>>

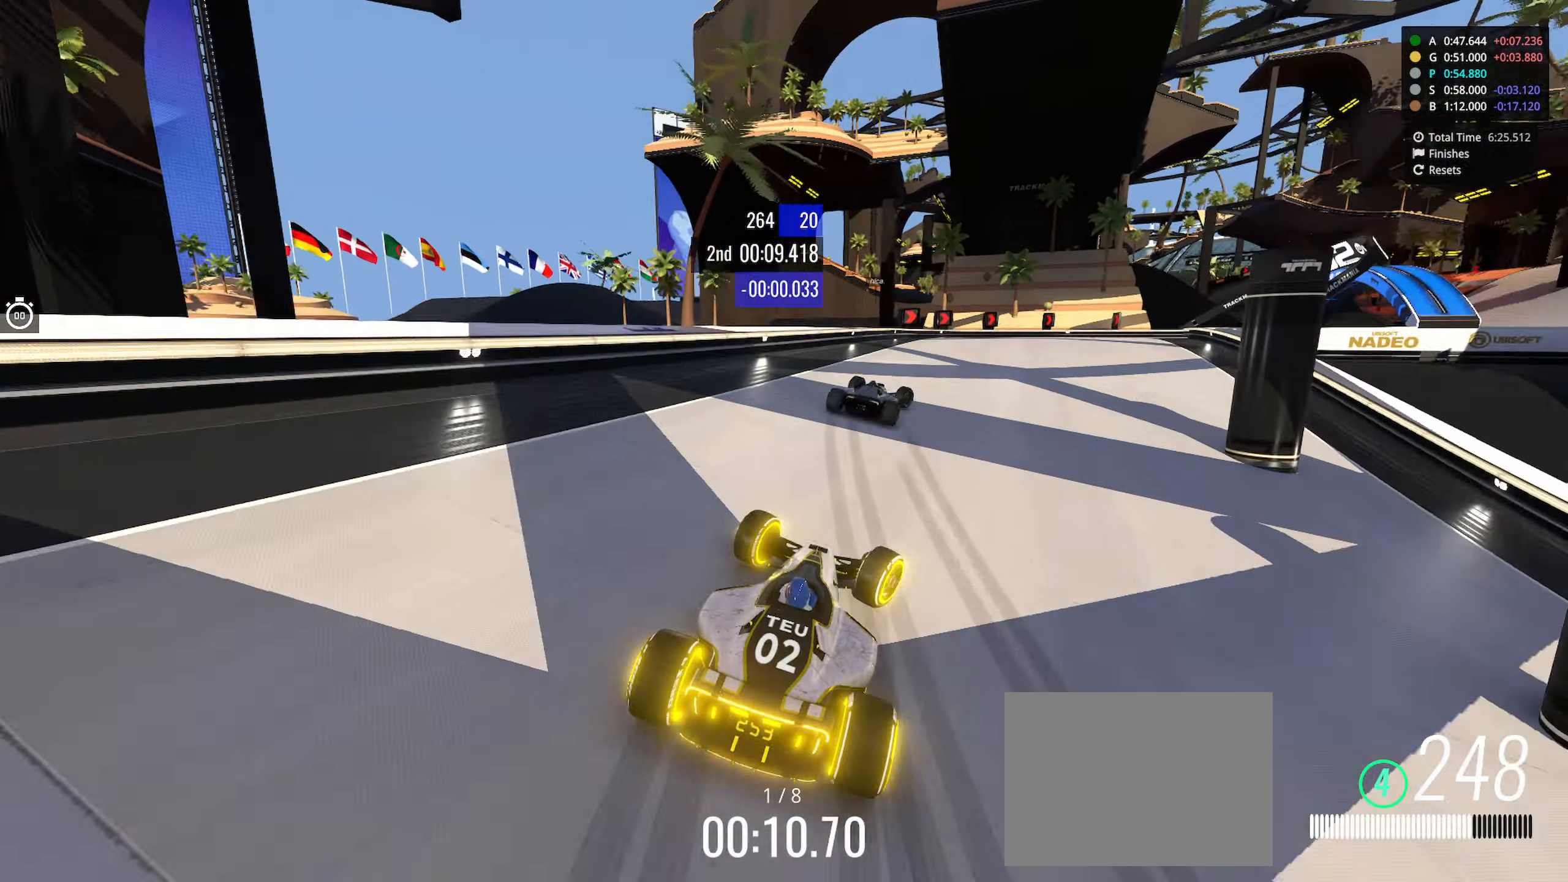
{"keys": ["down", "right", "up"], "events": [[83, "down", "down"]]}
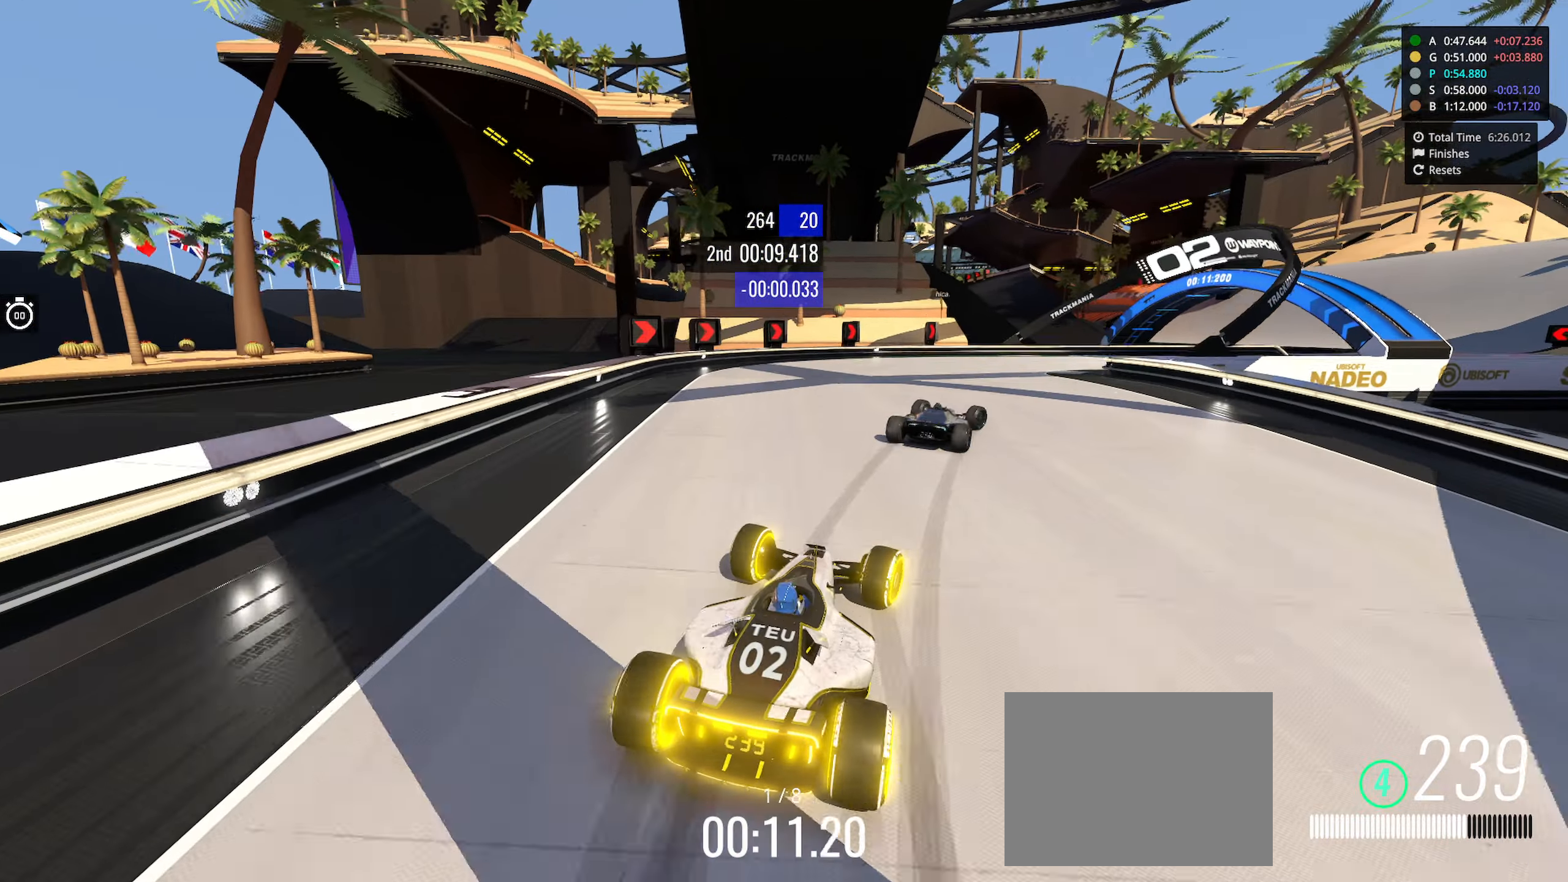
{"keys": ["right", "up"], "events": [[133, "down", "up"]]}
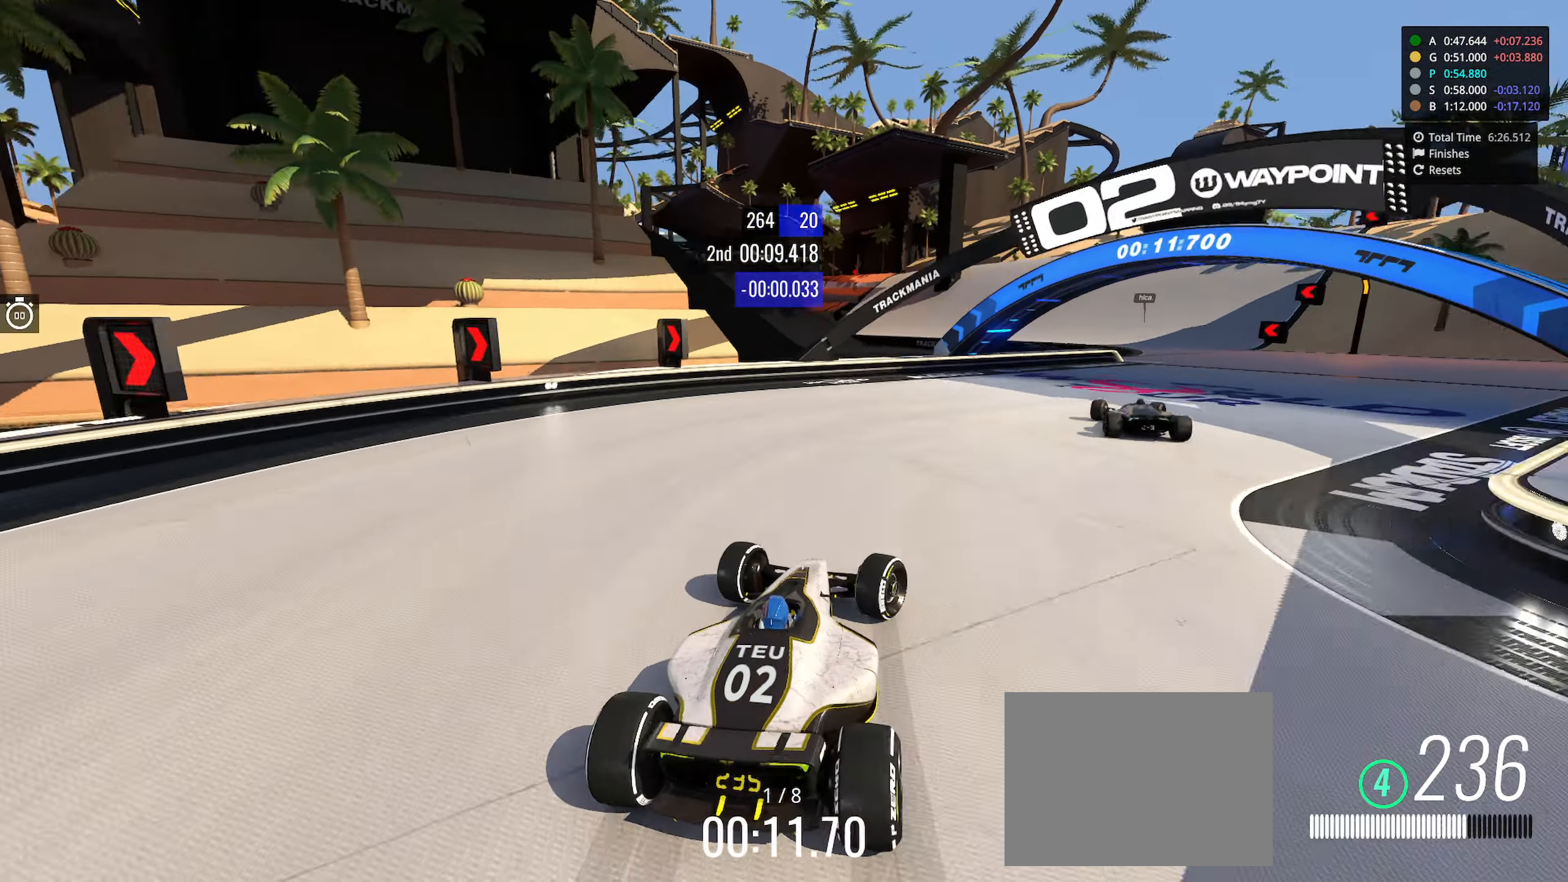
{"keys": ["right", "up"], "events": []}
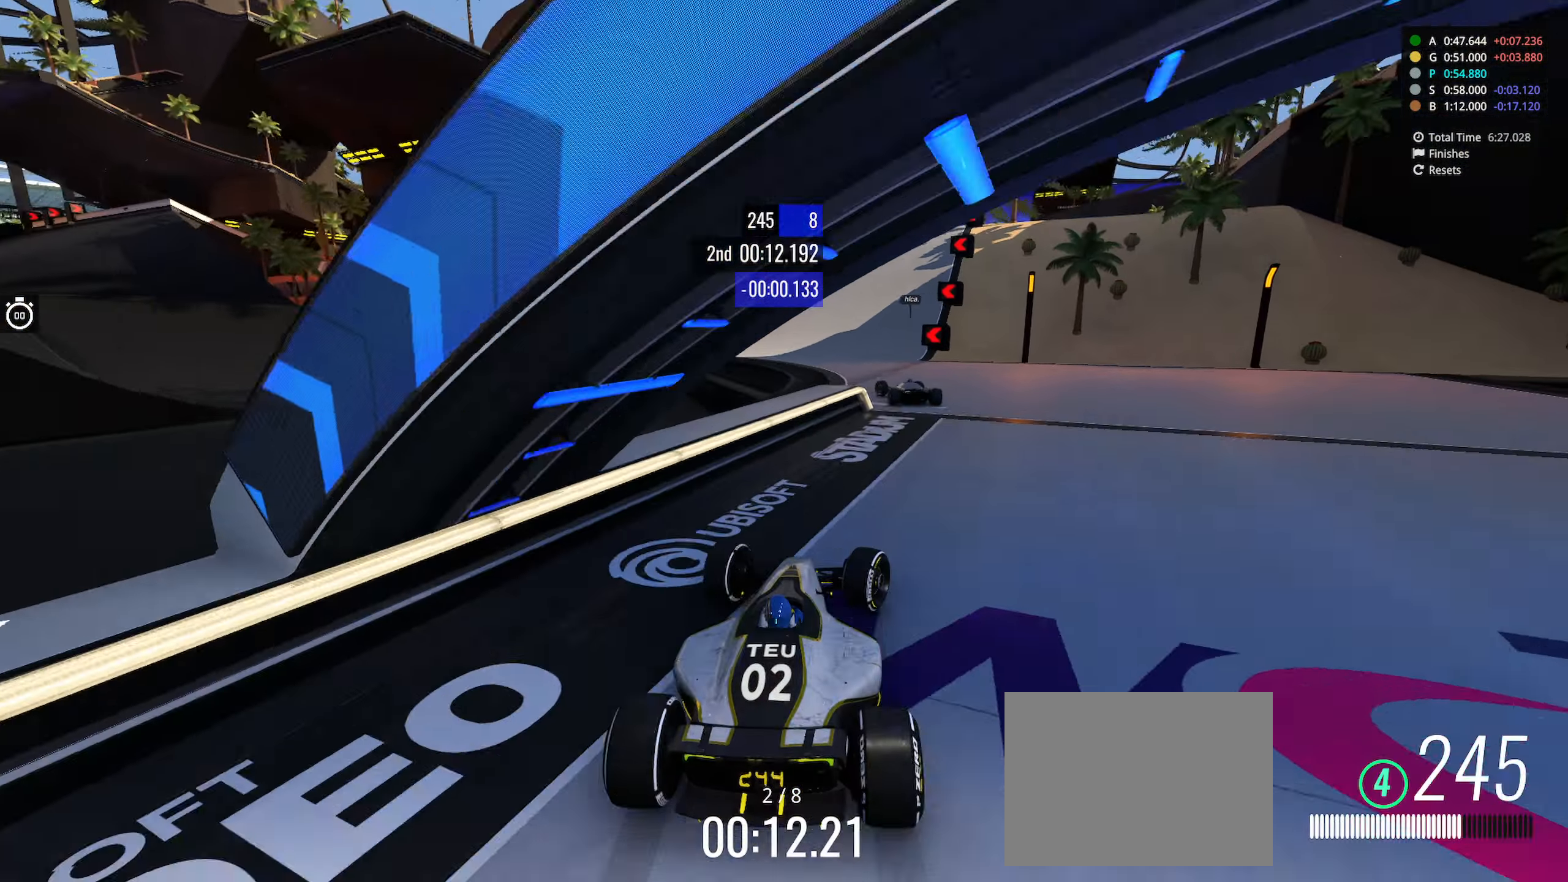
{"keys": ["left", "up"], "events": [[33, "right", "up"], [67, "left", "down"]]}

<<

▶ _EXERCISE DIRECTIONS_: Please give the data again in full, exactly as written, but without any images.

▶ _TASK OUTPUT_:
{"keys": ["down", "right", "up"], "events": [[83, "down", "down"]]}
{"keys": ["right", "up"], "events": [[133, "down", "up"]]}
{"keys": ["right", "up"], "events": []}
{"keys": ["left", "up"], "events": [[33, "right", "up"], [67, "left", "down"]]}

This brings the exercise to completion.